0

I have a problem with reading in a csv with an id field with mixed dtypes from the original source data, i.e. the id field can be 11, 2R399004, BL327838, 7 etc. but the vast majority of them being 8 characters long.

When I read it with multiple versions of pd.read_csv and encoding='iso-8859-1' it always converts the 7 and 11 to 00000007 or the like. I've tried using utf-8 but I get the following error:

UnicodeDecodeError: 'utf-8' codec can't decode byte 0xc9 in position 40: unexpected end of data

I have tried setting the dtype={'field': object} and string and various iterations of latin-1 and the like but it will continually do this.

Is there any way to get around this error, without going through every individual file and fixing the dtypes?

  • 1
    What is the encoding of the files?
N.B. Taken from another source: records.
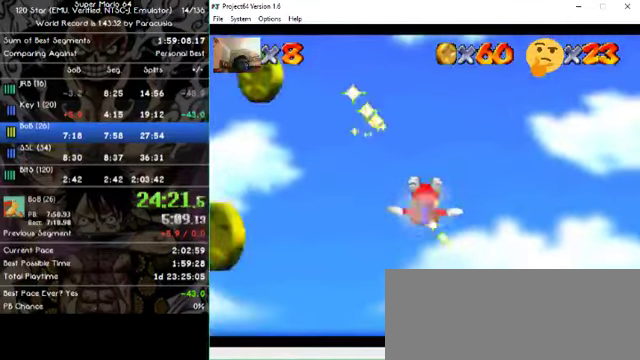
Gameplay with a controller (Nintendo layout); each line is a JSON object with the inputs held at the frame after it (dt_ms = milliseconds from this image to that frame). "events" lists button and stick changes between this image and that frame as [ms after this image, input, new state], when the widget could be followed in between. Not read: A B L1 L3 R1 R3 X Y Z.
{"dt_ms": 500, "buttons": [], "left_stick": "right", "events": [[34, "left_stick", "right"]]}
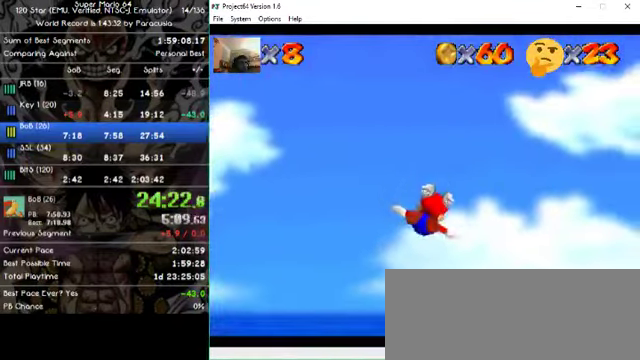
{"dt_ms": 500, "buttons": [], "left_stick": "right", "events": []}
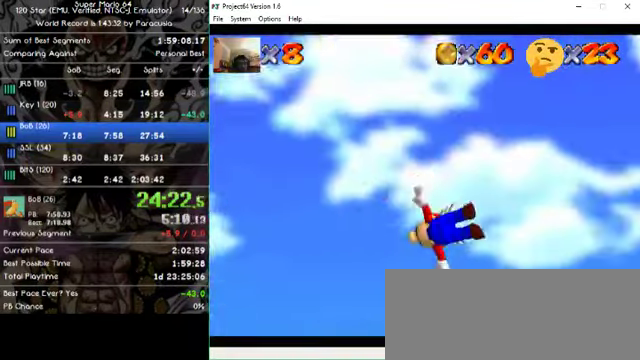
{"dt_ms": 500, "buttons": [], "left_stick": "right", "events": []}
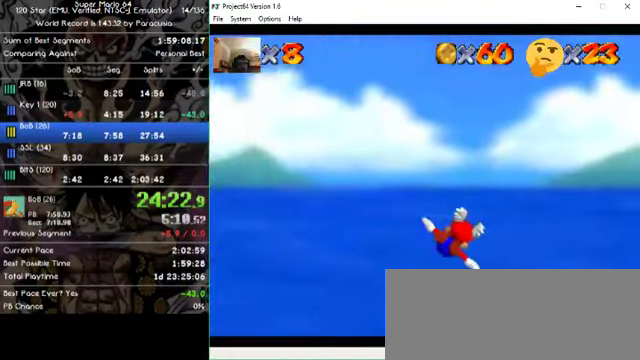
{"dt_ms": 1000, "buttons": [], "left_stick": "right", "events": []}
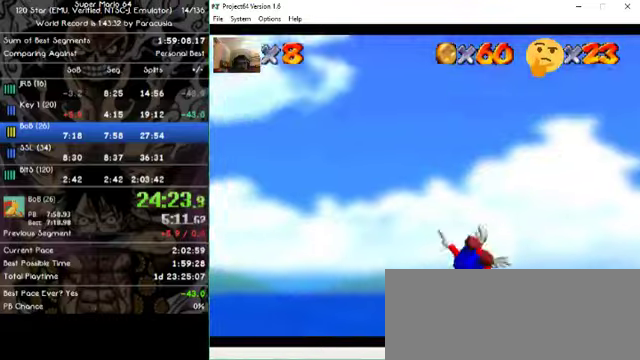
{"dt_ms": 500, "buttons": [], "left_stick": "center", "events": [[500, "left_stick", "center"]]}
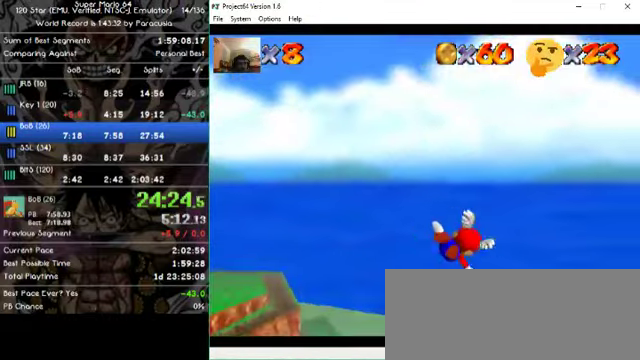
{"dt_ms": 500, "buttons": [], "left_stick": "up", "events": [[67, "left_stick", "right"], [333, "left_stick", "up-right"], [467, "left_stick", "up"]]}
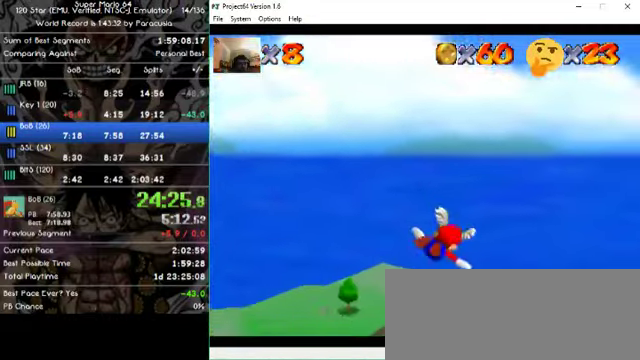
{"dt_ms": 500, "buttons": [], "left_stick": "center", "events": [[100, "left_stick", "up-left"], [200, "left_stick", "left"], [433, "left_stick", "center"]]}
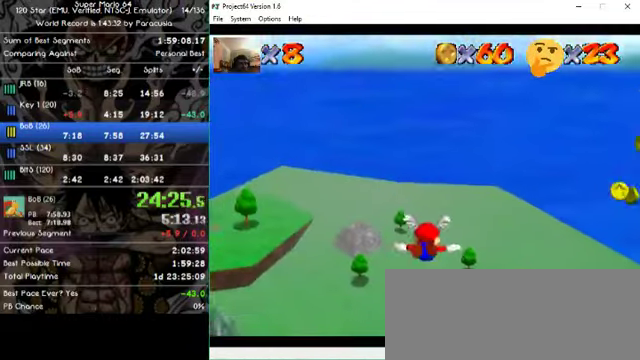
{"dt_ms": 500, "buttons": [], "left_stick": "up", "events": [[33, "left_stick", "left"], [167, "left_stick", "up-left"], [467, "left_stick", "up"]]}
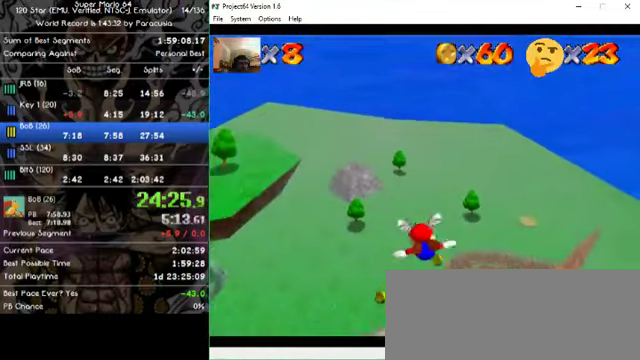
{"dt_ms": 500, "buttons": [], "left_stick": "center", "events": [[33, "left_stick", "up-right"], [233, "left_stick", "right"], [433, "left_stick", "center"]]}
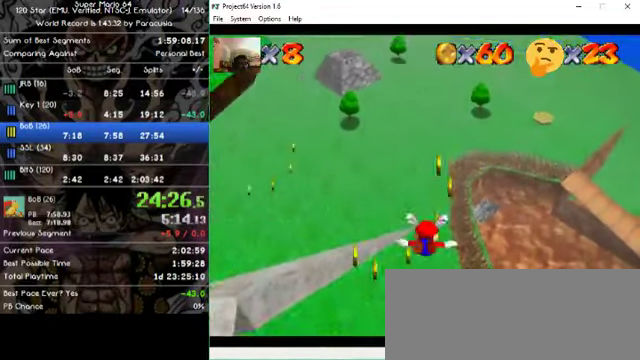
{"dt_ms": 500, "buttons": [], "left_stick": "center", "events": [[33, "left_stick", "down"], [267, "left_stick", "center"]]}
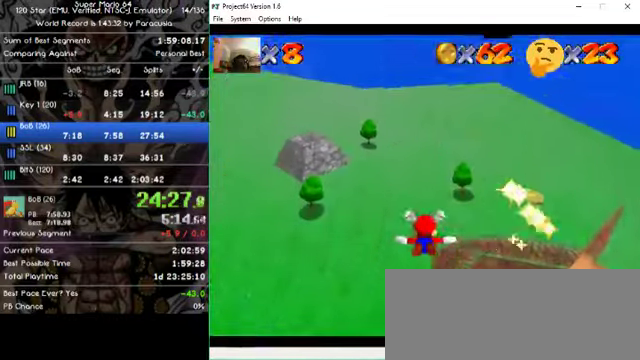
{"dt_ms": 500, "buttons": [], "left_stick": "right", "events": [[100, "left_stick", "right"], [200, "left_stick", "up-right"], [433, "left_stick", "center"], [500, "left_stick", "right"]]}
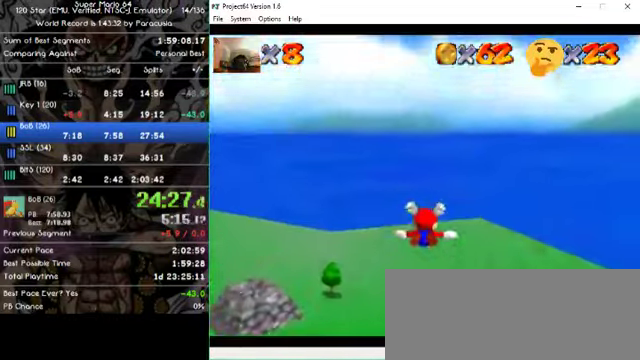
{"dt_ms": 1000, "buttons": [], "left_stick": "right", "events": []}
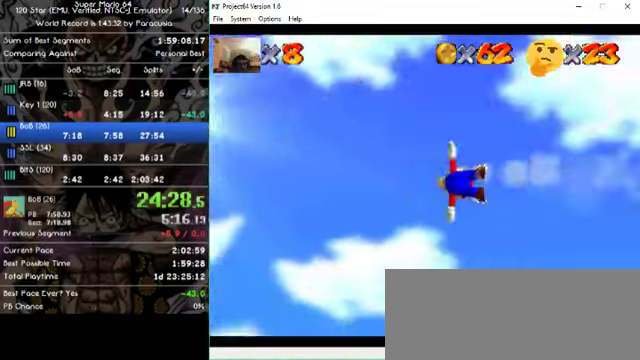
{"dt_ms": 500, "buttons": [], "left_stick": "right", "events": []}
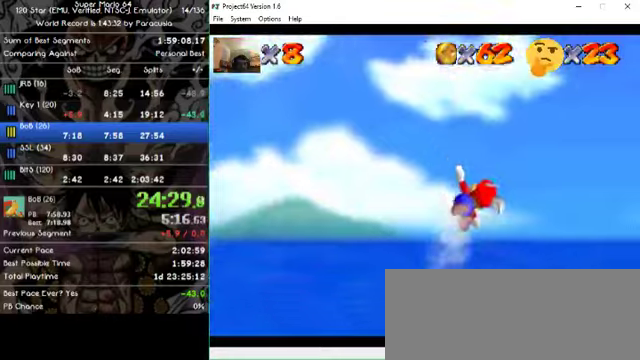
{"dt_ms": 500, "buttons": [], "left_stick": "right", "events": []}
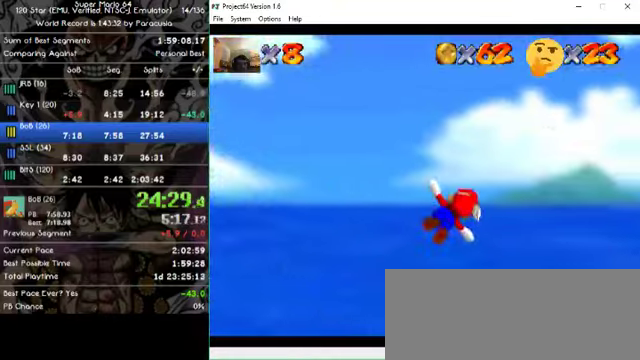
{"dt_ms": 500, "buttons": [], "left_stick": "right", "events": []}
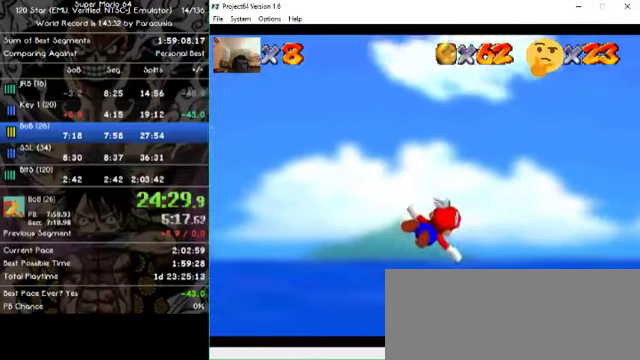
{"dt_ms": 500, "buttons": [], "left_stick": "right", "events": []}
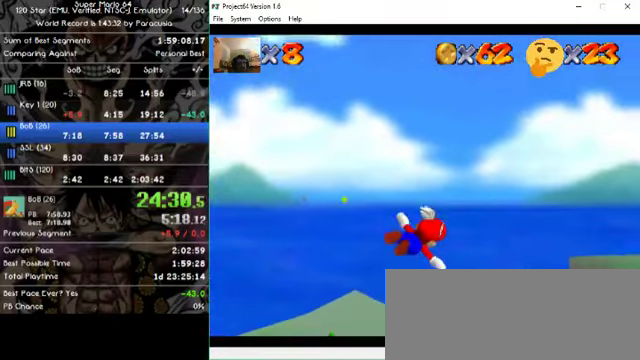
{"dt_ms": 500, "buttons": [], "left_stick": "center", "events": [[266, "left_stick", "center"]]}
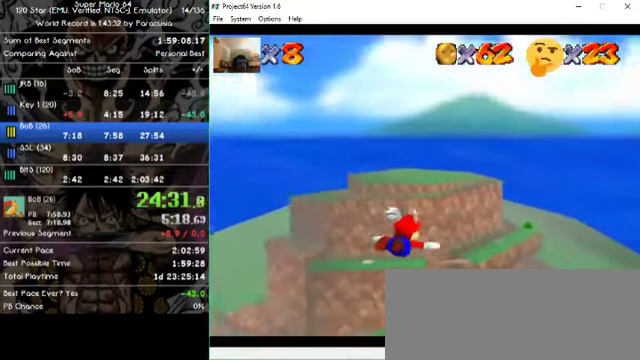
{"dt_ms": 500, "buttons": [], "left_stick": "up-left", "events": [[100, "left_stick", "up-right"], [466, "left_stick", "up-left"]]}
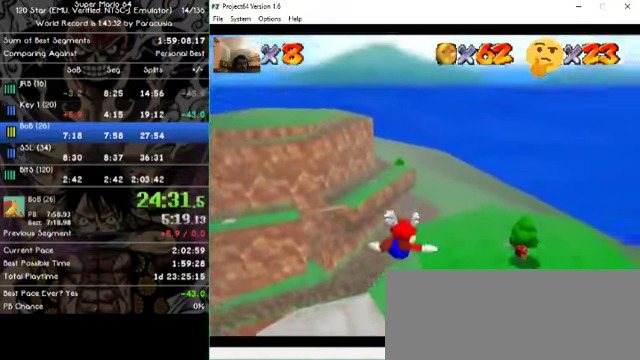
{"dt_ms": 500, "buttons": [], "left_stick": "left", "events": [[300, "left_stick", "left"]]}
What are the dtypes of the field, if you import it with `'iso-8859-1'`? When you say "multiple versions of pd.read_csv," what do you mean? – Evan Feb 07 '18 at 18:25
  • Have you tried this? https://stackoverflow.com/questions/13142347/how-to-remove-leading-and-trailing-zeros-in-a-string-python – Evan Feb 07 '18 at 18:30
  • Can we see some sample records from your csv file? – Bill Bell Feb 07 '18 at 19:49

1 Answers1

0

Basically the column looks like this

Column_ID 10 HGF6558 059 KP257 0001